O jeito do jornal será submeter todos os textos dos seus blogs à edição prévia pela chefia de redação, contrariando a publicação direta pelo autor adotada pela esmagadora maioria dos quase 20 milhões de blogs existentes no mundo.
A mudança de estratégia editorial adotada pelo Times tornou-se pública duas semanas depois do também tradicionalíssimo Wall Street Journal ter admitido que ‘nenhuma empresa de respeito atualmente pode se dar ao luxo de não ter um blog’.
No mesmo texto, mais importante jornal financeiro do mundo organizou uma lista dos blogs que considera os mais confiáveis e informativos no mercado de ações, jornalismo, na web, cinema, câmbio, seguros, contabilidade, macroeconomia, impostos, teatro, televisão e saúde pessoal.
O Wall Street Journal mantém há quase dois anos uma página na web chamada OpinionJournal, na qual publica material de seus editorialistas e comentaristas especializados num formato editorial inspirado nos blogs.
Declaração bombástica
O The Washington Post vem experimentando blogs há quase seis meses, quando criou um sobre tecnologia e logo depois outro do cronista Joel Achenbach, que escreve sobre esportes, modismos, ciência e – como não podia deixar de ser, em se tratando de Washington – também sobre política.
Mas foi o presidente do jornal que rompeu vários tabus ao mesmo tempo, quando surpreendeu os participantes da reunião anual de executivos chefes da imprensa norte-americana com a bombástica declaração de que ‘o futuro do noticiário está na internet e não nos jornais’.
Até mesmo os responsáveis pelo Prêmio Pulitzer cederam aos encantos da web e aceitarão candidaturas de reportagens, fotos e coberturas especiais publicadas nas edições online de veículos de comunicação. Segundo críticos da mídia americana como Howard Kurtz (da rede CNN), o próximo passo será estender a premiação aos blogs, já em 2007.
Chamadas para o blog
No Brasil, o jornal O Globo entrou de cabeça na moda dos blogs já há algum tempo, enquanto os seus principais concorrentes (Folha de S.Paulo e Estado de S.Paulo) esperaram bastante antes de ver para que lado o vento estava soprando em matéria de tendências na internet.
O site do Globo hospeda hoje 29 blogs sobre 15 temas diferentes. Política internacional e política nacional são as áreas que têm mais jornalistas blogando, com quatro cada uma. Destaque para Gilberto Scofield, que escreve desde Pequim contando como é o dia-a-dia dos chineses. Há três autores publicando sobre gastronomia e bares, bem como outros três blogs voltados para adolescentes e crianças. No esporte, os blogueiros globais são José Luis Rodrigues e Lédio Carmona. Os demais blogs cobrem áreas como música, tecnologia, televisão, economia, blogs, curiosidades e moda. Há um blog sobre a vida em São Paulo e outro sobre Rio de Janeiro.
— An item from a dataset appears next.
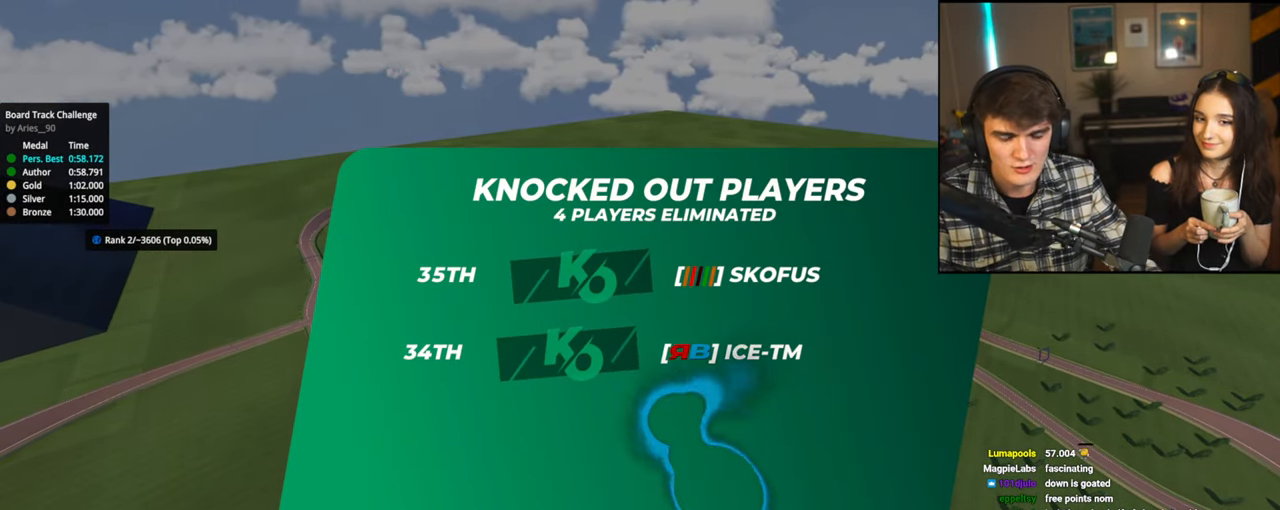
{"keys": ["up"], "events": []}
A área de blogs no Globo tinha pouca visibilidade editorial até o início do escândalo mensalão, quando o blog de Ricardo Noblat passou a ser uma referência obrigatória em matéria de noticiário político. A reação global foi valorizar o blog do repórter político Jorge Bastos Moreno, que passou a freqüentar a página de abertura do portal Globo Online com razoável assiduidade, e até mesmo a primeira página do jornal impresso.
A partir daí o portal passou a distribuir as chamadas para os blogs nas páginas relacionadas ao tema, com o objetivo de vincular cada vez mais as matérias da Redação e os weblogs individuais. Os blogs internacionais, por exemplo, têm uma função quase idêntica a dos correspondentes convencionais, com a vantagem de que podem ser atualizados com mais freqüência.
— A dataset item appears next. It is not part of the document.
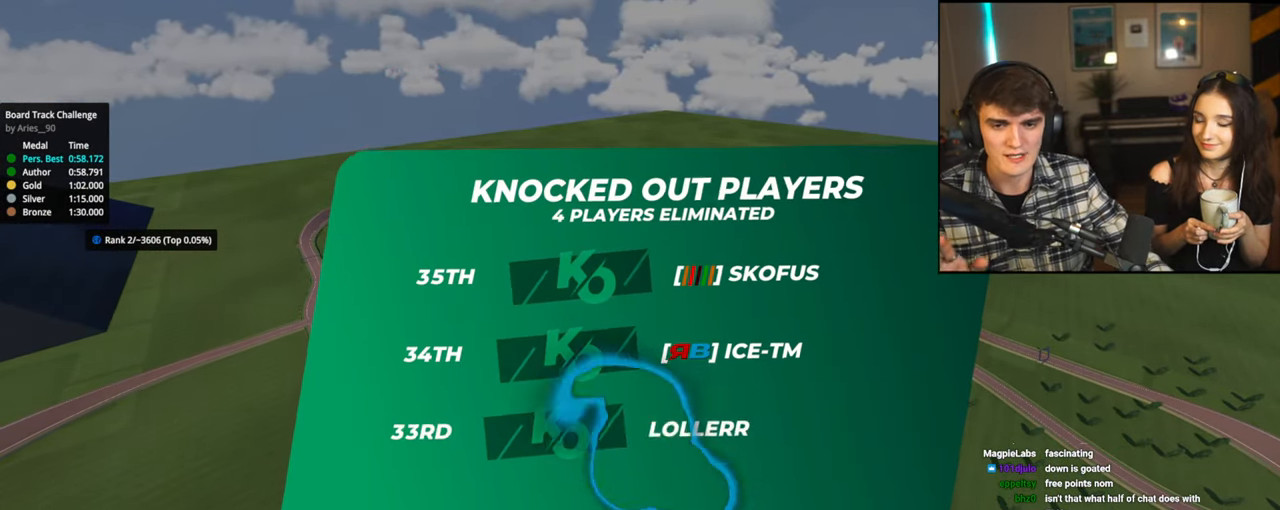
{"keys": ["up"], "events": []}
Embora o Globo seja o jornal brasileiro que mais valoriza os blogs, o índice de atualização ainda não é diário. A média de atraso girava em torno dos dois dias no final de semana analisado (10 e 11/12).
Temática local
A Folha de S.Paulo tem apenas um blog apoiado ostensivamente pelo jornal. É o Nos Bastidores do Poder, produzido pelo comentarista político Josias de Souza. Antes de Josias, o repórter Fernando Rodrigues, também da Folha e igualmente baseado em Brasília, havia criado o seu blog Últimas Notícias sem, no entanto, contar com o mesmo apoio editorial da redação em São Paulo.
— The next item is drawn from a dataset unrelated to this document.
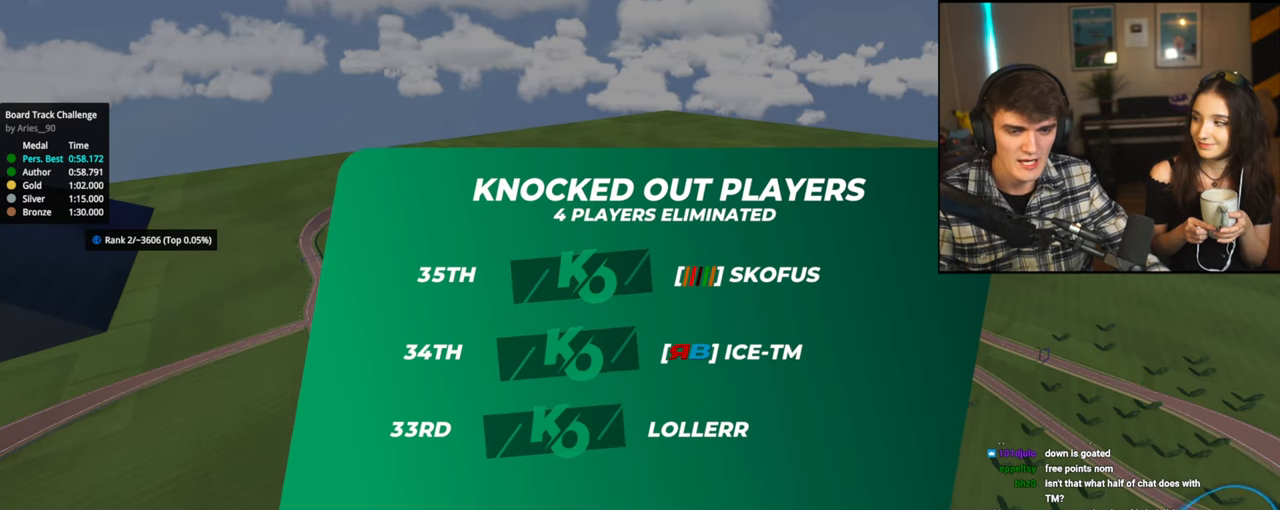
{"keys": ["up"], "events": []}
O Estado de S. Paulo foi o último dos três maiores jornais brasileiros a incorporar um blog em seu portal na web. Em outubro passado, Ricardo Noblat transferiu-se de armas e bagagens para o portal do Estadão, na primeira grande contratação de um blogueiro no Brasil. A mudança ainda é muito recente para ser avaliada, mas o número de comentários feitos aos textos de Noblat não mudou significativamente, indicando que provavelmente os leitores continuaram fiéis ao pioneiro dos blogs políticos no país.
Com exceção do Globo, a grande imprensa brasileira ainda continua desconfiada e reticente em relação aos blogs, ao contrário do que acontece nos Estados Unidos e na Europa, onde o jornal inglês The Guardian, por exemplo, tem, há três anos, um dos melhores blogs jornalísticos da imprensa mundial.
Nos Estados Unidos, vários jornais regionais já estão usando intensivamente os blogs na cobertura de temas especializados – e principalmente no noticiário local e micro-local. É o caso do premiado The New West, cujo material editorial é feito basicamente por blogueiros jornalistas. O The New West é um portal de notícias locais que cobre dez cidades do meio-oeste americano.
A Online News Association, organização que reúne os editores de páginas jornalísticas na internet, garante que os blogs são a forma mais barata de cobrir intensivamente os temas locais.